Она перегнулась, намотала на руку белые свои косы, так что вода побежала по руке и закапала с остренького локтя. Ну, что с ней сделать, что? И говорить-то в таком тоне бесполезно…
– Кристина… – Голос его прозвучал хрипло, словно прокаркал. – Зачем тебе это, Кристина?
Он никогда не называл ее так. Наверное, она это поняла. Или просто захотелось поделиться хоть с кем-нибудь. Она выпустила свои косы, и они, расплетаясь на лету, тяжело канули вниз, до самых колен, облепленных мокрым подолом.
– «Зачем, зачем?..» – передразнила она сердито. – Кабы знала я, кабы ведала! Только ничего я не знаю, Самвелушка. Чувствую только, что я – это словно не я, а вдвое легче, вдвое сильнее – ведьма, что ли? Иной раз чудится – летать могу! И нюх.
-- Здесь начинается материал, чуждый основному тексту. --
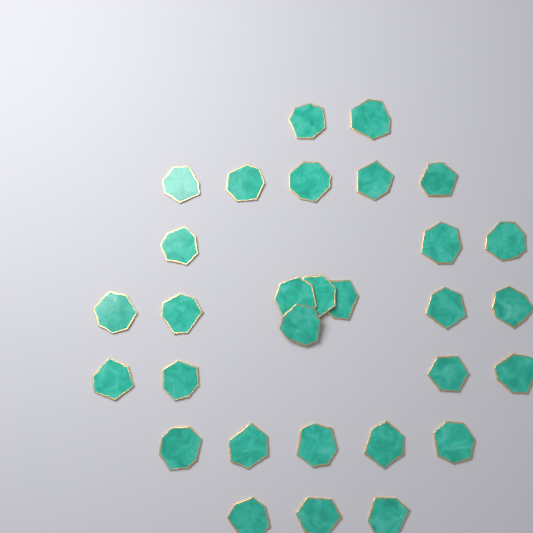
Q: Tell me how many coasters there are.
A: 30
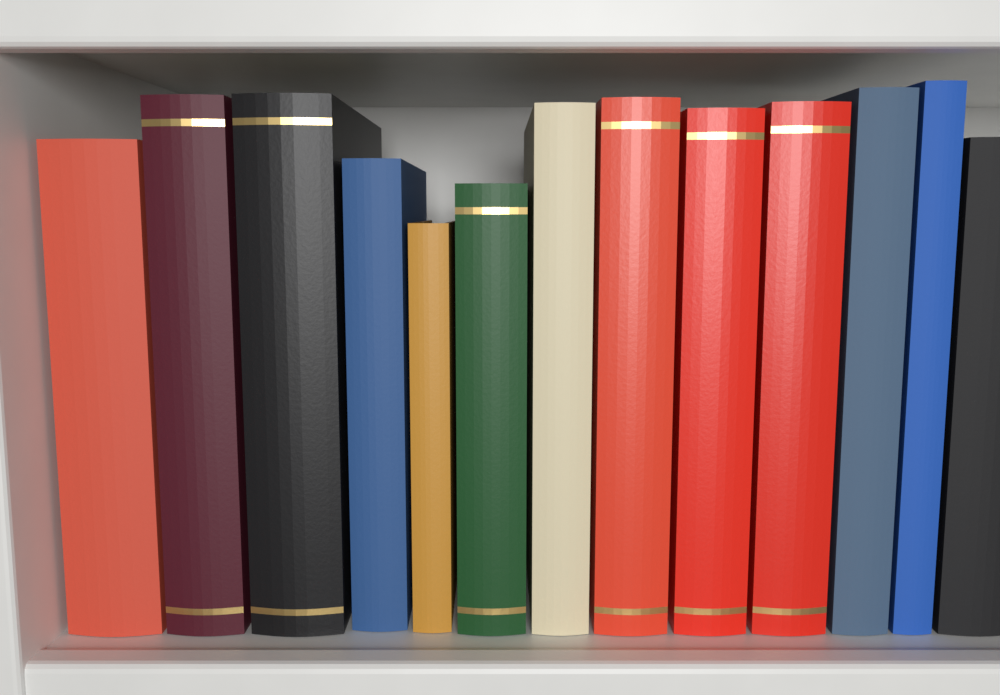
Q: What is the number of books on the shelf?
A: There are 13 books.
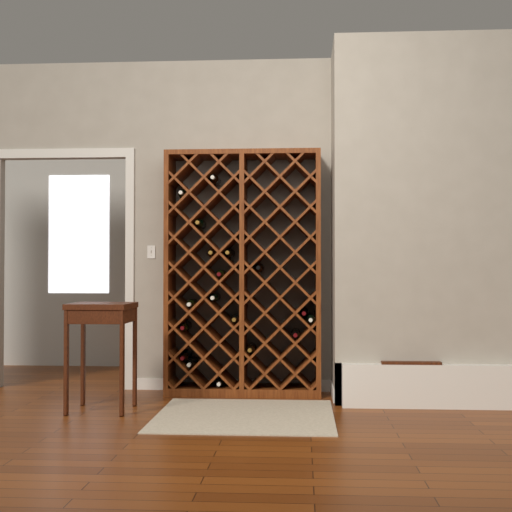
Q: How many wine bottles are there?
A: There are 18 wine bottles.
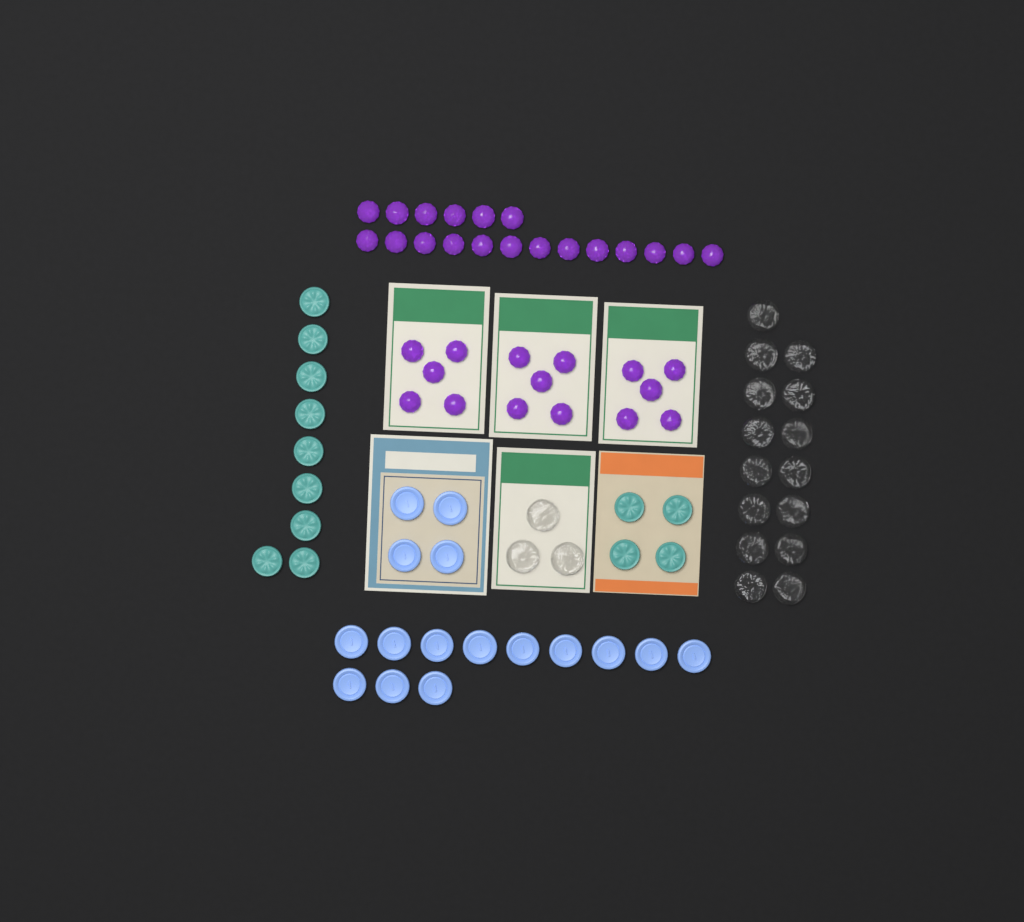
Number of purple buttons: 34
Понимаешь, нюх прорезался, как у щенка на первом снегу, когда каждый запах ну просто режет, как яркий свет, в дрожь кидает… И не то чтобы носом – всей кожей я это чую, понимаешь? Не понимаешь. И никто не поймет. Так что ты никому не рассказывай, ладно? А я не могу больше в этом аквариуме. Я к ним хочу, туда, за стенку эту проклятущую! К людям, понимаешь ты?
Отвечать было абсолютно нечего, Самвел и сам хотел туда, за стену, но туда хотели и все остальные члены экспедиции, и, наверное, не менее горячо; но говорить сейчас об этом Кшисе было небезопасно. Поэтому он молчал, ожидая, что ситуация разрешится сама собой, и спасение действительно пришло: на сей раз – в виде Гамалея, тащившего за собой на немыслимой шлейке несчастного бентама, разжиревшего до полной потери самостоятельного передвижения – вот уже неделю его прогуливали силком все попеременно.
Гамалей, по-утиному шлепающий впереди, и осевший до земли бентам шли в ногу.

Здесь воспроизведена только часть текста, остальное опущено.